Dataset content =

========================================================================

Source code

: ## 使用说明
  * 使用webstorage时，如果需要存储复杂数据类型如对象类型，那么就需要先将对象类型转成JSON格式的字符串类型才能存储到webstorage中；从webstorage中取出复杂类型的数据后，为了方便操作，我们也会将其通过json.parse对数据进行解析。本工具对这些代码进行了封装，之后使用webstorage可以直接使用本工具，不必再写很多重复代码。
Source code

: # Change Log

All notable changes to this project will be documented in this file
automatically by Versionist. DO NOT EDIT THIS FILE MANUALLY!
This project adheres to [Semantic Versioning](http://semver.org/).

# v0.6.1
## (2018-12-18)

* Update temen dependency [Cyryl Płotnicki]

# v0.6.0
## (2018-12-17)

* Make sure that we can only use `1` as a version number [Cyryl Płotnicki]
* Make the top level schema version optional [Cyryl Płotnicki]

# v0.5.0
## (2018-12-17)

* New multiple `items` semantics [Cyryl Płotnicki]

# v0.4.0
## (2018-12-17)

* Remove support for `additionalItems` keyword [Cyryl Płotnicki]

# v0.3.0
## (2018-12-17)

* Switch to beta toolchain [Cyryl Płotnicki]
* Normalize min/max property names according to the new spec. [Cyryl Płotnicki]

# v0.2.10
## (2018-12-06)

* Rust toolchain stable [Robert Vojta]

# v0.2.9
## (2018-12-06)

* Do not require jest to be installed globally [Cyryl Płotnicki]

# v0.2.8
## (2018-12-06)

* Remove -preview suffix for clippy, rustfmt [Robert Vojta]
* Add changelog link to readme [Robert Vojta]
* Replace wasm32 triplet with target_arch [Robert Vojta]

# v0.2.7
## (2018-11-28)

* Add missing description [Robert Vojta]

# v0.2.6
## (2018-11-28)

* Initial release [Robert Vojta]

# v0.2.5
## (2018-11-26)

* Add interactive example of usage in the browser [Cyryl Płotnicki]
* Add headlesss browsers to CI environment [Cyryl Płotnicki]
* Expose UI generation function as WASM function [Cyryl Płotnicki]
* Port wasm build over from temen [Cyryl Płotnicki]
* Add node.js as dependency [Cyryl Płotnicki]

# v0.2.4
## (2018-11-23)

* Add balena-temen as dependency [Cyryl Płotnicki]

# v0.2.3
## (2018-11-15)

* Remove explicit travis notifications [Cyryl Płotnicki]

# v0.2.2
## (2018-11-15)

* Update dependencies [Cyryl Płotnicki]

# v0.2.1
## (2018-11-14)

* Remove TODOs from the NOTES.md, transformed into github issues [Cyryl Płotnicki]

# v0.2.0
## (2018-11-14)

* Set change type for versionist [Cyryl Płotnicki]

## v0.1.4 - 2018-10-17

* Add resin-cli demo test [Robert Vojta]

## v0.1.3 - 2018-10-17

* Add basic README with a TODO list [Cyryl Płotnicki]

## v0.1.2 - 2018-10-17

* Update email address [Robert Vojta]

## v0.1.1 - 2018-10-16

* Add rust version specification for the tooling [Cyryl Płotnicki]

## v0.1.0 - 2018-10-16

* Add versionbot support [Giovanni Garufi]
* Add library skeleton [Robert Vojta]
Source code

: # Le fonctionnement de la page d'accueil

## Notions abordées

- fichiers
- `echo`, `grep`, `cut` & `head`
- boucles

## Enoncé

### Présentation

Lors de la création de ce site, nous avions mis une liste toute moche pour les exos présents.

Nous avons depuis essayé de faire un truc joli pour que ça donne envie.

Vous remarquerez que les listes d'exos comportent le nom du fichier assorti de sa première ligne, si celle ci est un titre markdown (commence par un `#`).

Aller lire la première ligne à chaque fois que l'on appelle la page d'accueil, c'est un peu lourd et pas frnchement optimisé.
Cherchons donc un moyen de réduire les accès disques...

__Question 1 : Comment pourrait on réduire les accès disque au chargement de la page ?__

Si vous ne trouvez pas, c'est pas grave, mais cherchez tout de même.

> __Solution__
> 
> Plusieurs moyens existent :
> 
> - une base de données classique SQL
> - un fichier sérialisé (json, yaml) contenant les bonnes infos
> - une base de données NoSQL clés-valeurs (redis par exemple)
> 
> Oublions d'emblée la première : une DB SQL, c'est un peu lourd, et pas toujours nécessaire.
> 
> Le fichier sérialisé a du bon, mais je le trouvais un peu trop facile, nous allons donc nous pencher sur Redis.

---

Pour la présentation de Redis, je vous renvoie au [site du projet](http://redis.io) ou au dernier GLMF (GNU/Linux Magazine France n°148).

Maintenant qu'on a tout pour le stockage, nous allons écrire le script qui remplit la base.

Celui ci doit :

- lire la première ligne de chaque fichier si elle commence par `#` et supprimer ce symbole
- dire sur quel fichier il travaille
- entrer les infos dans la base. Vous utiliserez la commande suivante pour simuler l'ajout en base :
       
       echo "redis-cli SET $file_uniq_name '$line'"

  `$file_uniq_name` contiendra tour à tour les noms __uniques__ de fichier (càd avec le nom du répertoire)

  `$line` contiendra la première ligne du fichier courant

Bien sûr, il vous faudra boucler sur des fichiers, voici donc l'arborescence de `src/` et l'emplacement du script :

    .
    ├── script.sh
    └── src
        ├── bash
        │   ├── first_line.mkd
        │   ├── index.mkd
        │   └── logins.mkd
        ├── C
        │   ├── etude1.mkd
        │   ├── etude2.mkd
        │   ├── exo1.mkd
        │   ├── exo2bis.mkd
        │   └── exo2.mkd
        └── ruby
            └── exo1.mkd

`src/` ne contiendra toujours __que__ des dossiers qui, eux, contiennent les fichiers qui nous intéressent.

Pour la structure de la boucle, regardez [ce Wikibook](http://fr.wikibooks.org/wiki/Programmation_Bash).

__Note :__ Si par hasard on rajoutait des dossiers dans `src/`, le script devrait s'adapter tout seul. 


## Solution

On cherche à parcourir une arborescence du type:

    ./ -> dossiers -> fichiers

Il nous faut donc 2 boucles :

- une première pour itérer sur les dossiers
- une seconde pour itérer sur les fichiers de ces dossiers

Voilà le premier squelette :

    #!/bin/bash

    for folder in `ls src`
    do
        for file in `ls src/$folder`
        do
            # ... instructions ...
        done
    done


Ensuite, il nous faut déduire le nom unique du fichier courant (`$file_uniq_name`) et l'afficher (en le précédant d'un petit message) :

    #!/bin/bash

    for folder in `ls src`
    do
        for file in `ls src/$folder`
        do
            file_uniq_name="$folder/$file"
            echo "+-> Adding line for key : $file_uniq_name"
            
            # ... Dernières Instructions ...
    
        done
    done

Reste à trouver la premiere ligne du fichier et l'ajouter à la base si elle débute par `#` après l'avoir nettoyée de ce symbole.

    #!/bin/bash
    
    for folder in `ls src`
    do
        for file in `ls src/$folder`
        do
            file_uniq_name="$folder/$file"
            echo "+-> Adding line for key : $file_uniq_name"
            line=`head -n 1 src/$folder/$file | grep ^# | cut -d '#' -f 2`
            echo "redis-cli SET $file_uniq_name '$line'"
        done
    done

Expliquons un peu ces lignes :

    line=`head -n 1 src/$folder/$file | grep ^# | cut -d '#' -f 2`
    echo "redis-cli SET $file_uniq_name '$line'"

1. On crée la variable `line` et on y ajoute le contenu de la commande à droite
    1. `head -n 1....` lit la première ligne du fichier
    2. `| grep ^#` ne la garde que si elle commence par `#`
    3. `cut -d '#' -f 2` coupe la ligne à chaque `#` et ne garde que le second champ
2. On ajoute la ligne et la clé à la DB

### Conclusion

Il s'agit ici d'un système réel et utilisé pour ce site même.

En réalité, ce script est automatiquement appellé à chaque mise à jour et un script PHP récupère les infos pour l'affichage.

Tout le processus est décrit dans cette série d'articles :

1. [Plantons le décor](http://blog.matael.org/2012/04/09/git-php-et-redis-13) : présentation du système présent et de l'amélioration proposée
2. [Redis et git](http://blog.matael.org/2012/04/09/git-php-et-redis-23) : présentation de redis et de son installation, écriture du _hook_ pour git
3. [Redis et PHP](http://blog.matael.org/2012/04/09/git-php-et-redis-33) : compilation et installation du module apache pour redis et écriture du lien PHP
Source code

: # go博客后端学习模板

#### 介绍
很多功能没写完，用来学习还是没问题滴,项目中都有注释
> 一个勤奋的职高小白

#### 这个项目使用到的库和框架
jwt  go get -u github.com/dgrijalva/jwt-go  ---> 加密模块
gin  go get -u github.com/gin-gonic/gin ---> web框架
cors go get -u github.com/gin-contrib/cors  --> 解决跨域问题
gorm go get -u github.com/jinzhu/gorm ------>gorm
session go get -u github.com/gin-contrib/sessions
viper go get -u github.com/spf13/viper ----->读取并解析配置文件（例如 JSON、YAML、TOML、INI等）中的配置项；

========================================================================

How to complete this task =
Copy each line of the preceding material that contains "Make".

Answer box =
* Make sure that we can only use `1` as a version number [Cyryl Płotnicki]
* Make the top level schema version optional [Cyryl Płotnicki]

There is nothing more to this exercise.